La distancia política entre el Centro Democrático y el presidente electo Abelardo De la Espriella trasciende y el verdadero desafío será determinar si esa fractura condicionará la agenda legislativa que el país espera y qué pasará en el nuevo gobierno
La confirmación de una conversación entre el expresidente Álvaro Uribe Vélez y el presidente electo Abelardo De la Espriella puso en evidencia una realidad política que hasta hace poco parecía improbable: el distanciamiento entre dos sectores que, durante la campaña presidencial, fueron percibidos como cercanos en buena parte de sus planteamientos. Más que el contenido de esa llamada, lo relevante es el escenario institucional que se abre.
La política colombiana ha demostrado que las alianzas electorales no siempre se traducen en coaliciones de gobierno. Sin embargo, cuando las diferencias aparecen incluso antes de la instalación de un nuevo Congreso y de la posesión presidencial, el debate deja de concentrarse en las relaciones personales para trasladarse al funcionamiento de las instituciones. Allí es donde comienza el verdadero examen para los actores políticos.
La imposibilidad de construir un mecanismo común para la escogencia de un candidato presidencial por parte de la derecha, las diferencias entre dirigentes de ambos sectores y las acusaciones cruzadas que surgieron durante la campaña terminaron por consolidar una ruptura que hoy ya no es objeto de especulación, sino un hecho político reconocido públicamente.
Ese nuevo escenario adquiere una dimensión mayor porque coincide con el inicio del período legislativo. La elección de las mesas directivas del Congreso constituye la primera prueba de gobernabilidad y suele anticipar la capacidad del Ejecutivo para construir mayorías alrededor de su agenda. No se trata únicamente de quién ocupe una presidencia del Senado o de la Cámara, sino de la forma en que esas decisiones condicionan el ambiente político de los meses siguientes.
A partir de allí aparecen desafíos que trascienden una votación puntual. El Congreso deberá abordar asuntos de alto impacto institucional, entre ellos la elección de funcionarios como el Defensor del Pueblo y el Contralor General, además de discutir los proyectos que integrarán la agenda del nuevo Gobierno. Cada uno de esos debates exigirá interlocución política y capacidad para construir acuerdos, incluso entre sectores que hoy exhiben diferencias.
También resulta inevitable observar cómo reaccionarán las bases políticas de quienes hasta hace poco compartían objetivos similares. Una eventual distancia entre el Gobierno y el Centro Democrático podría modificar la dinámica parlamentaria y obligar a cada fuerza política a redefinir su papel frente a las iniciativas del Ejecutivo. Esa reconfiguración tendrá efectos no solo sobre las votaciones, sino sobre la estabilidad de los consensos que requiere cualquier administración.

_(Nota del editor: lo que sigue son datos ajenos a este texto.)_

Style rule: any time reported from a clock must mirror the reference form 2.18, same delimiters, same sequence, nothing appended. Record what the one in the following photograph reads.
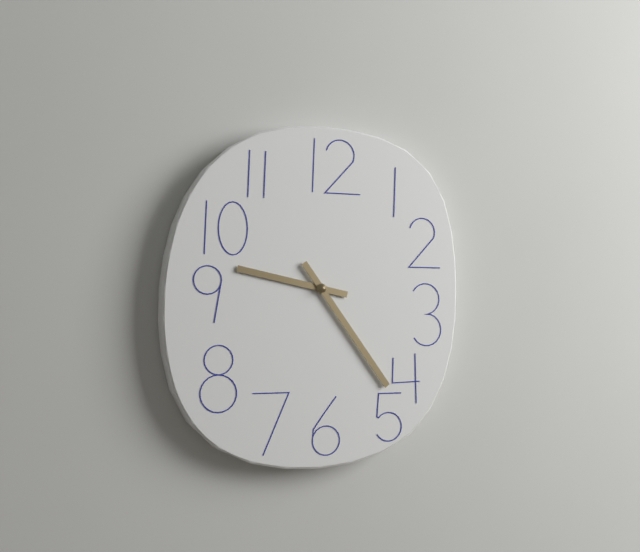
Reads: 9.24
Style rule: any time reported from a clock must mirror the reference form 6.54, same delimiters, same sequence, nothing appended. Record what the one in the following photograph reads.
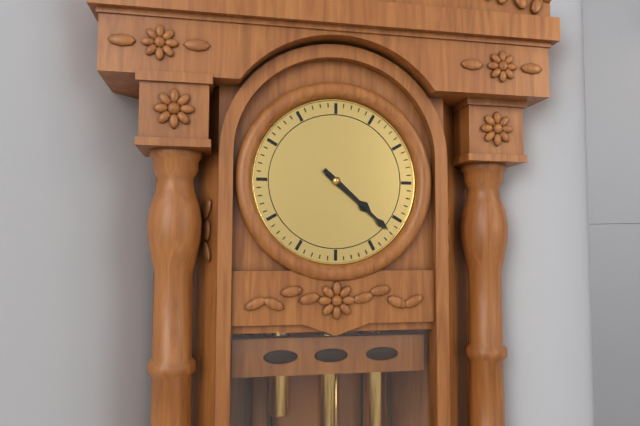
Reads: 4.22
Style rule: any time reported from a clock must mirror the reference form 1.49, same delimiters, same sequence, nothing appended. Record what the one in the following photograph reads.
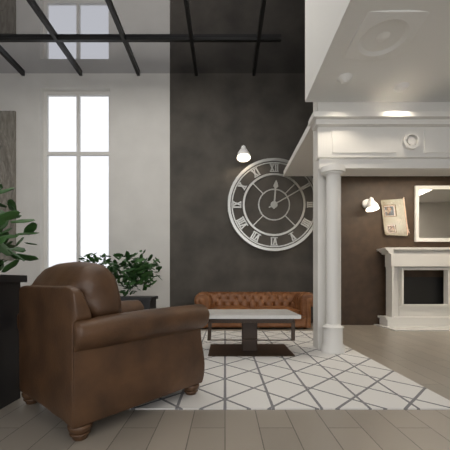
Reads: 12.10
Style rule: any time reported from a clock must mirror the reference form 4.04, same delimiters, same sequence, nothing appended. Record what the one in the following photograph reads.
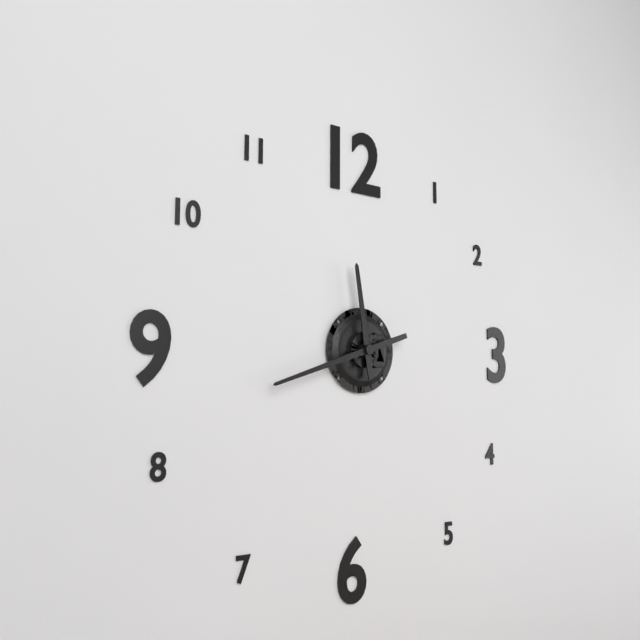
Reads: 11.42
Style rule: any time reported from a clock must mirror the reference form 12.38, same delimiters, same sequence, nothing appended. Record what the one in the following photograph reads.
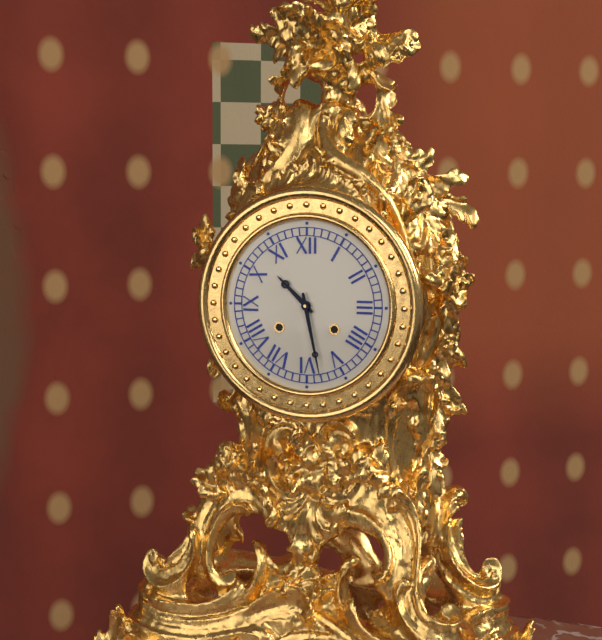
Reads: 10.28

En paralelo, el nuevo Gobierno ha manifestado su intención de cambiar prácticas tradicionales relacionadas con la conformación de mayorías y la distribución del poder político. Ese propósito encontrará su primera prueba precisamente en el Congreso, donde la capacidad de impulsar una agenda dependerá de la manera en que logre construir respaldos sin reproducir los mecanismos que ha cuestionado.
El interés nacional exige que las diferencias políticas no desplacen las prioridades del país. La confrontación hace parte de cualquier democracia, pero el funcionamiento institucional depende de que exista disposición para debatir, negociar y alcanzar acuerdos cuando los temas afectan el interés colectivo. Las reformas, las elecciones de altos funcionarios y las decisiones económicas requieren deliberación, pero también responsabilidad política.
La legislatura que comienza ofrece una oportunidad para demostrar que la competencia electoral puede dar paso a una discusión centrada en los asuntos públicos. Más allá de las diferencias entre dirigentes o partidos, el resultado que esperan los ciudadanos es un Congreso capaz de responder a los desafíos nacionales y un Gobierno dispuesto a construir consensos alrededor de las decisiones que marcarán los próximos cuatro años.